Conclusion : le délai optimal de revascularisation post-IDM semble être entre J3 et J10. Le terrain et la gravité de la maladie semblant également influencer la mortalité, une prise en charge personnalisée doit être discutée.
ABSTRACT
Optimal timing of surgical revascularization in hemodynamically stable patients after acute myocardial infarction and definition of poor prognosis factors
Objective: After myocardial infarction (MI), culprite artery is revascularized with angioplasty. Surgery complete the procedure in second time. If surgery is emergent, resulting death rate is 15-20%. Our aim was defined optimal timing for revascularization surgery in stable patients after MI.
Methods: 2007-2017 retrospective monocentric study including 477 patients after MI, stable, who underwent urgent coronary bypass. 3 groups were described, depending on surgery timing ; during the first two days (n=32, 6.7%), between 3-10days (n=321, 67.3%) and after 11days (n=124, 26%). Primary end point was 30-day mortality.
Results: Clinical characteristics didn’t differ in the 3 groups. Death rate was significantly higher in group1 (n=5; 15.6 %vs n=13; 4.0 % vs n=8; 6.4 %, p=0.019). Mortality risk factors were age (OR1.05; CI95%: 1.00-1.11; p= 0.027), arteriopathy (OR3.31; CI95%: 1.16-9.43; p=0.024) and preoperative ischemic recurrency (OR 4.88; CI95%: 2.12-11.3; p< 0.001). 92 patients presented preoperative ischemic recurrency (19%) with higher rate in groups 1&3 [14(40%) vs 48(15%) vs 30(24%), p< 0.001]. Recurrency rate was significantly higher in patients with unsuccessful angioplasty (7vs 15%, p=0.02).
Conclusion: Optimal timing for surgical revascularization of MI seems to be between 3 and 10 days in stable patients. Patient’s condition and disease severity must be considered in individual management strategy.
1. Introduction
L’infarctus du myocarde (IDM) représente une cause majeure de mortalité en France. Son incidence est stable du fait du vieillissement de la population et de la persistance des facteurs de risque cardiovasculaire. Néanmoins, depuis quelques années, avec l’essor des unités de soins intensifs cardiologiques et le développement de nouvelles thérapeutiques, notamment l’angioplastie, la fibrinolyse et la pharmacologie antithrombotique, la mortalité qui en découle a nettement diminué.
Jusqu’ici, la chirurgie de revascularisation par pontages coronariens (PC) était restée en marge du traitement en urgence, puisque réalisée précocement, elle a tendance à entraîner une morbimortalité élevée par extension et hémorragie de la zone infarcie.

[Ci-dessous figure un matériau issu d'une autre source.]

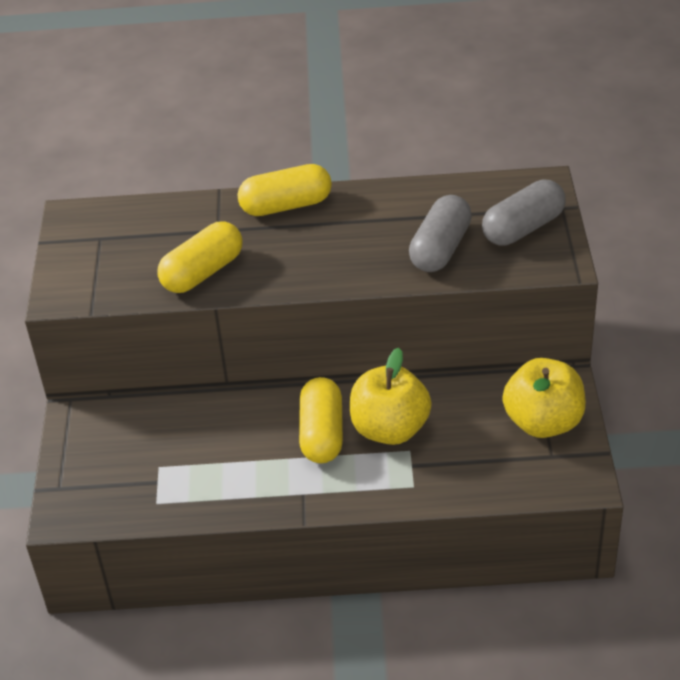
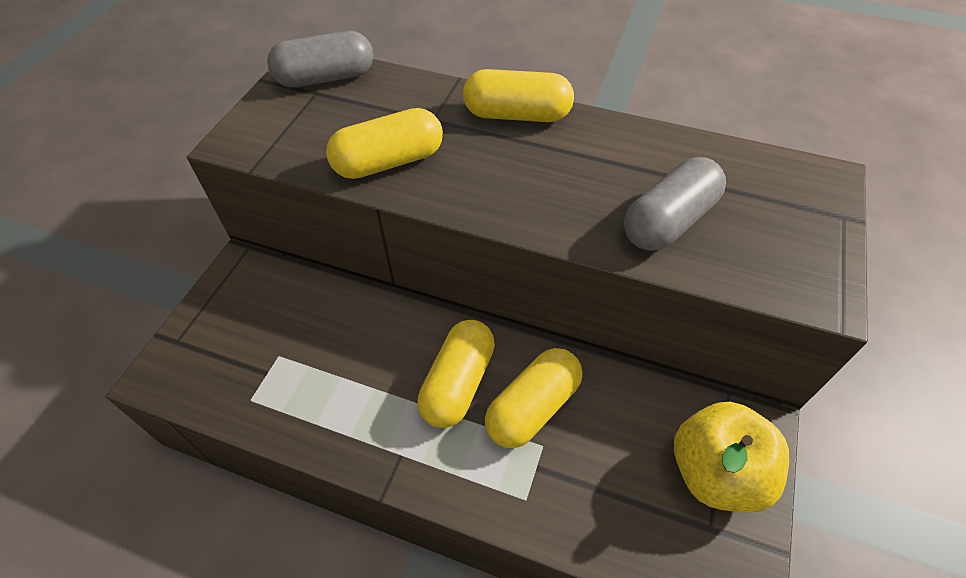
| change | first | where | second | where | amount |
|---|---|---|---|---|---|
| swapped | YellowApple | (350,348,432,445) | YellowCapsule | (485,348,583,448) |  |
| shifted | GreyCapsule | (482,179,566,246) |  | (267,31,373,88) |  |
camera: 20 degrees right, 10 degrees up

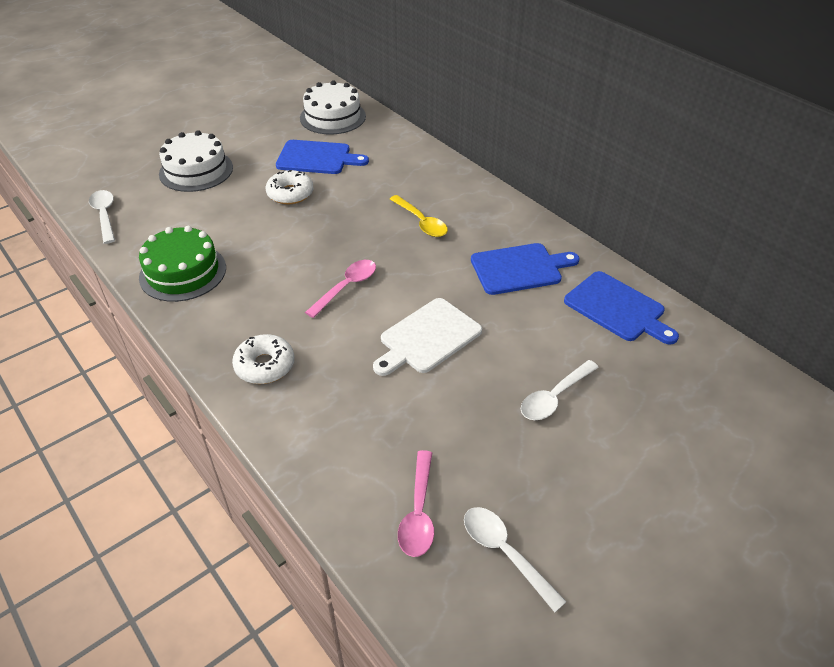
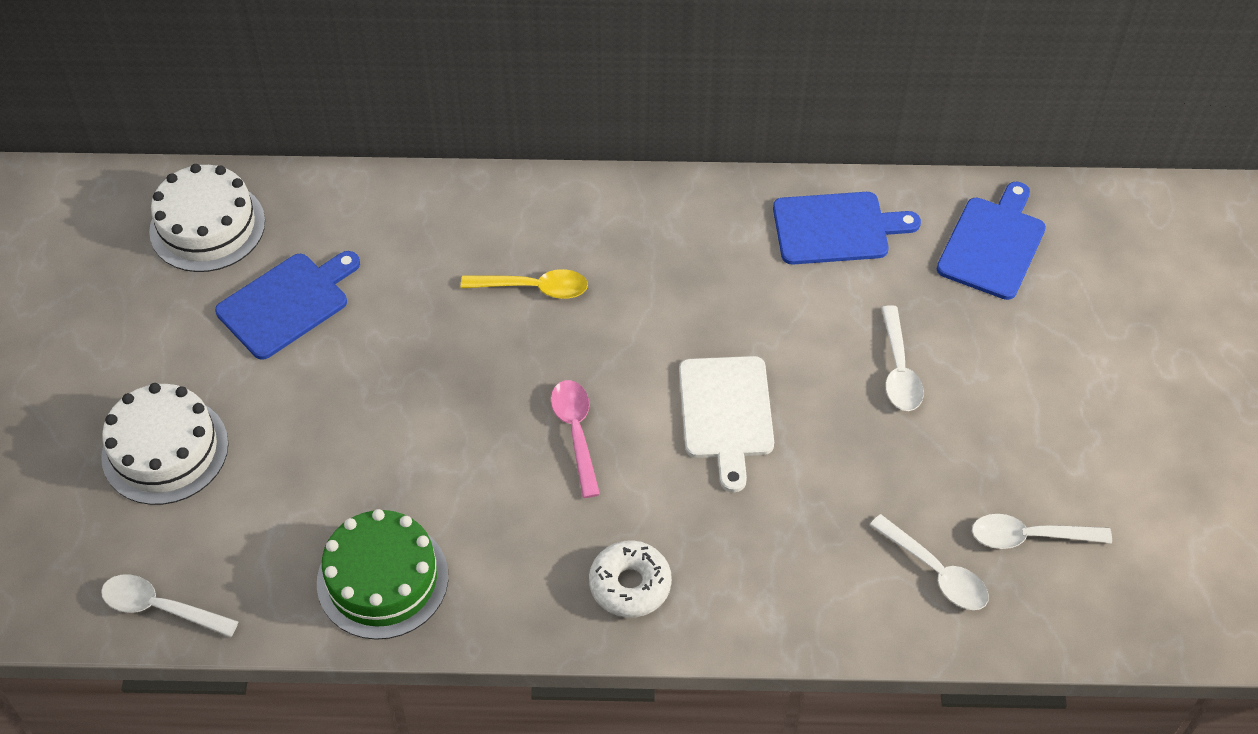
| change | first | where | second | where | amount |
|---|---|---|---|---|---|
| gone | WhiteDonut | (266,170,314,204) |  |  |  |
| repainted | PinkSpoon | (398,450,434,557) | WhiteSpoon | (870,514,989,610) |  |
| shifted | BlueCuttingBoard | (471,243,580,295) |  | (937,182,1046,300) |  |
camera: 50 degrees left, 10 degrees up

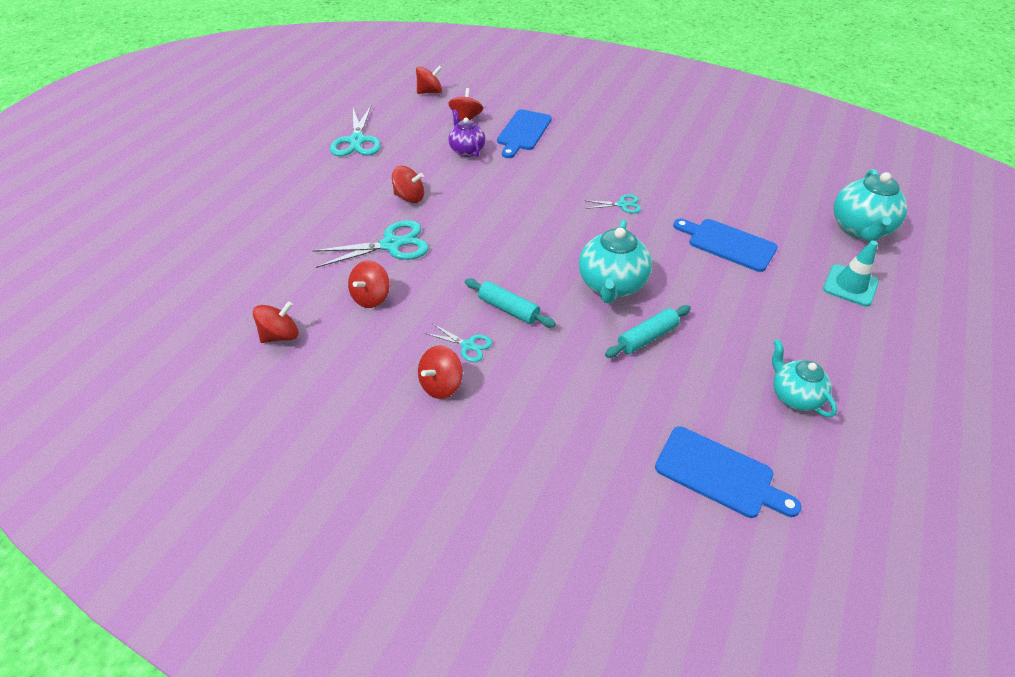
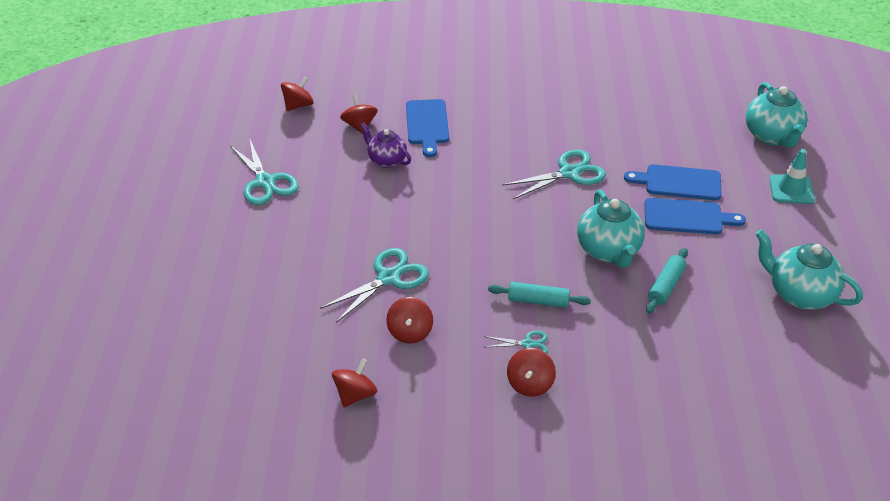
| change | first | where | second | where | amount |
|---|---|---|---|---|---|
| gone | RedSpinningTop | (392,166,424,203) |  |  |  |
| scaled | TurquoiseScissors | (584,194,641,213) |  | (502,149,606,199) | x1.88 |
| shifted | BlueCuttingBoard | (655,426,802,518) |  | (644,198,746,234) |  |
| scaled | TurquoiseTeapot | (772,339,837,418) |  | (755,229,863,310) | x1.55 |
camera: 25 degrees left, 5 degrees down

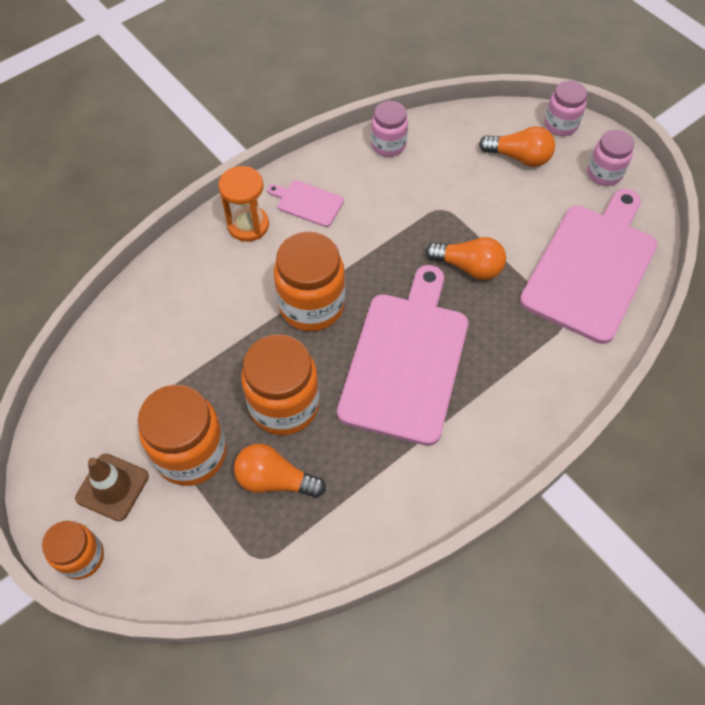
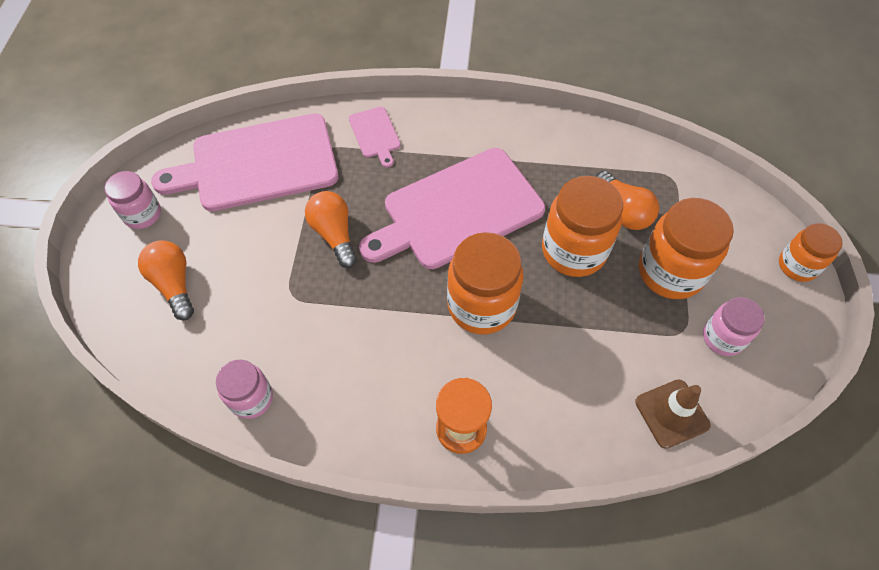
| change | first | where | second | where | amount |
|---|---|---|---|---|---|
| shifted | BrownTrafficCone | (75,454,149,521) |  | (635,379,711,449) |  |
| shifted | PinkCuttingBoard | (267,180,344,227) |  | (349,107,401,168) |  |
| shifted | PinkJar | (545,81,587,136) |  | (703,297,765,356) |  |
camera: 135 degrees left, 0 degrees up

Actuellement, elle est réservée à la revascularisation complète dans un second temps, après la désobstruction de l’artère coupable par angioplastie ou fibrinolyse à la phase aiguë. En pratique, seulement 5% des IDM sont revascularisés chirurgicalement en urgence en première intention [1]. Cinq autres pourcents des patients bénéficient de pontages en situation de sauvetage après échec de l’angioplastie primaire [1]. La mortalité opératoire de ces patients opérés précocement est particulièrement élevée : 15 à 20% pour les patients opérés dans les 48 heures après IDM et 4-5% pour ceux opérés après 48 heures [2,3].
Face à cette mortalité élevée des pontages réalisés précocement, de nombreuses équipes ont étudié l’influence du délai de revascularisation [4,5], de la circulation extracorporelle (CEC) [6,7] et de l’existence de facteurs de mauvais pronostic en préopératoire. Différents délais de revascularisation ont été analysés dans la littérature, mais il est difficile de donner des conclusions du fait de la grande hétérogénéité des études. En effet, d’une part, les délais proposés varient de 6 heures à 30 jours, et d’autre part, le profil de risque des patients modifie la mortalité postopératoire [8]. Il existe par exemple un surisque chez les patients à haut risque cardiovasculaire dont la définition varie là aussi en fonction des études.
L’objectif principal de notre étude est donc de définir un délai optimal de revascularisation chirurgicale après infarctus du myocarde chez les patients hémodynamiquement stables.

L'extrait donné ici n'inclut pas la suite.